• [Data for the task]:

• • • •

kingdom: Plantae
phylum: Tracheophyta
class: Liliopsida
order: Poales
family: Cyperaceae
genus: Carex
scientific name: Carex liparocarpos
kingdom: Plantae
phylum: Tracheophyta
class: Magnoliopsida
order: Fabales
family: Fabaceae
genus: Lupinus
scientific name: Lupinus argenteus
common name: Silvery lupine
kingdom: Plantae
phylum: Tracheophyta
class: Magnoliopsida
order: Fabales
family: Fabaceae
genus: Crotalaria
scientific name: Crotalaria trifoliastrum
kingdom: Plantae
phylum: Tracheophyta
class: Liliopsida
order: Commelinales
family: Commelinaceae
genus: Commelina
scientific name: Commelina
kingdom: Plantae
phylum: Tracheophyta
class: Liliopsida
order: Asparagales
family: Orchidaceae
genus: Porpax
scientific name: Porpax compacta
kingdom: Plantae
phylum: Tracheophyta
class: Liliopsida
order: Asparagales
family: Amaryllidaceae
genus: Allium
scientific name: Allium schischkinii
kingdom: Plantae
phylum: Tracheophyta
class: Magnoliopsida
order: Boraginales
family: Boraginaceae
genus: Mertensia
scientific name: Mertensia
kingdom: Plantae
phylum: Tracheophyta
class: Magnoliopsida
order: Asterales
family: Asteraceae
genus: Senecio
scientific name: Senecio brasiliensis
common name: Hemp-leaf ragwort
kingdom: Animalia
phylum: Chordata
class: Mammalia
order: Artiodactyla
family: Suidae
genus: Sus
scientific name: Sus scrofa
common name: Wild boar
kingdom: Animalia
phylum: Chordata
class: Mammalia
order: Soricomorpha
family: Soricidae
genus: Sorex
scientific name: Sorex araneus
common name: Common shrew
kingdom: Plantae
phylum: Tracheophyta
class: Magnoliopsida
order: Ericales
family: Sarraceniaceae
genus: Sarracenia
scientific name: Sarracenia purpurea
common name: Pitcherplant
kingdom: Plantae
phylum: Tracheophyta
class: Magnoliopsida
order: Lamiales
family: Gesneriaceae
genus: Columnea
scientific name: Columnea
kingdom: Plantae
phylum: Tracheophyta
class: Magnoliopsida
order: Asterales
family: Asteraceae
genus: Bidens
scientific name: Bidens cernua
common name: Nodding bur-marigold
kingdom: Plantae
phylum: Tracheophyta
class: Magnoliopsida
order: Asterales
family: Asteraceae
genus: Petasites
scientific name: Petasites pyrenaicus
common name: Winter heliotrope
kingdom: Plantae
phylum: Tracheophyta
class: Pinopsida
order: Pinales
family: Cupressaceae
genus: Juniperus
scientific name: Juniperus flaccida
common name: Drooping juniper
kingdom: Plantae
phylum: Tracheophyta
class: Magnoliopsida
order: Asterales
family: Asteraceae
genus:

• • • •

• [Exercise instructions]: Return all of the data above, reproducing each line word for word and in the same order.

• [The response]:
kingdom: Plantae
phylum: Tracheophyta
class: Liliopsida
order: Poales
family: Cyperaceae
genus: Carex
scientific name: Carex liparocarpos
kingdom: Plantae
phylum: Tracheophyta
class: Magnoliopsida
order: Fabales
family: Fabaceae
genus: Lupinus
scientific name: Lupinus argenteus
common name: Silvery lupine
kingdom: Plantae
phylum: Tracheophyta
class: Magnoliopsida
order: Fabales
family: Fabaceae
genus: Crotalaria
scientific name: Crotalaria trifoliastrum
kingdom: Plantae
phylum: Tracheophyta
class: Liliopsida
order: Commelinales
family: Commelinaceae
genus: Commelina
scientific name: Commelina
kingdom: Plantae
phylum: Tracheophyta
class: Liliopsida
order: Asparagales
family: Orchidaceae
genus: Porpax
scientific name: Porpax compacta
kingdom: Plantae
phylum: Tracheophyta
class: Liliopsida
order: Asparagales
family: Amaryllidaceae
genus: Allium
scientific name: Allium schischkinii
kingdom: Plantae
phylum: Tracheophyta
class: Magnoliopsida
order: Boraginales
family: Boraginaceae
genus: Mertensia
scientific name: Mertensia
kingdom: Plantae
phylum: Tracheophyta
class: Magnoliopsida
order: Asterales
family: Asteraceae
genus: Senecio
scientific name: Senecio brasiliensis
common name: Hemp-leaf ragwort
kingdom: Animalia
phylum: Chordata
class: Mammalia
order: Artiodactyla
family: Suidae
genus: Sus
scientific name: Sus scrofa
common name: Wild boar
kingdom: Animalia
phylum: Chordata
class: Mammalia
order: Soricomorpha
family: Soricidae
genus: Sorex
scientific name: Sorex araneus
common name: Common shrew
kingdom: Plantae
phylum: Tracheophyta
class: Magnoliopsida
order: Ericales
family: Sarraceniaceae
genus: Sarracenia
scientific name: Sarracenia purpurea
common name: Pitcherplant
kingdom: Plantae
phylum: Tracheophyta
class: Magnoliopsida
order: Lamiales
family: Gesneriaceae
genus: Columnea
scientific name: Columnea
kingdom: Plantae
phylum: Tracheophyta
class: Magnoliopsida
order: Asterales
family: Asteraceae
genus: Bidens
scientific name: Bidens cernua
common name: Nodding bur-marigold
kingdom: Plantae
phylum: Tracheophyta
class: Magnoliopsida
order: Asterales
family: Asteraceae
genus: Petasites
scientific name: Petasites pyrenaicus
common name: Winter heliotrope
kingdom: Plantae
phylum: Tracheophyta
class: Pinopsida
order: Pinales
family: Cupressaceae
genus: Juniperus
scientific name: Juniperus flaccida
common name: Drooping juniper
kingdom: Plantae
phylum: Tracheophyta
class: Magnoliopsida
order: Asterales
family: Asteraceae
genus:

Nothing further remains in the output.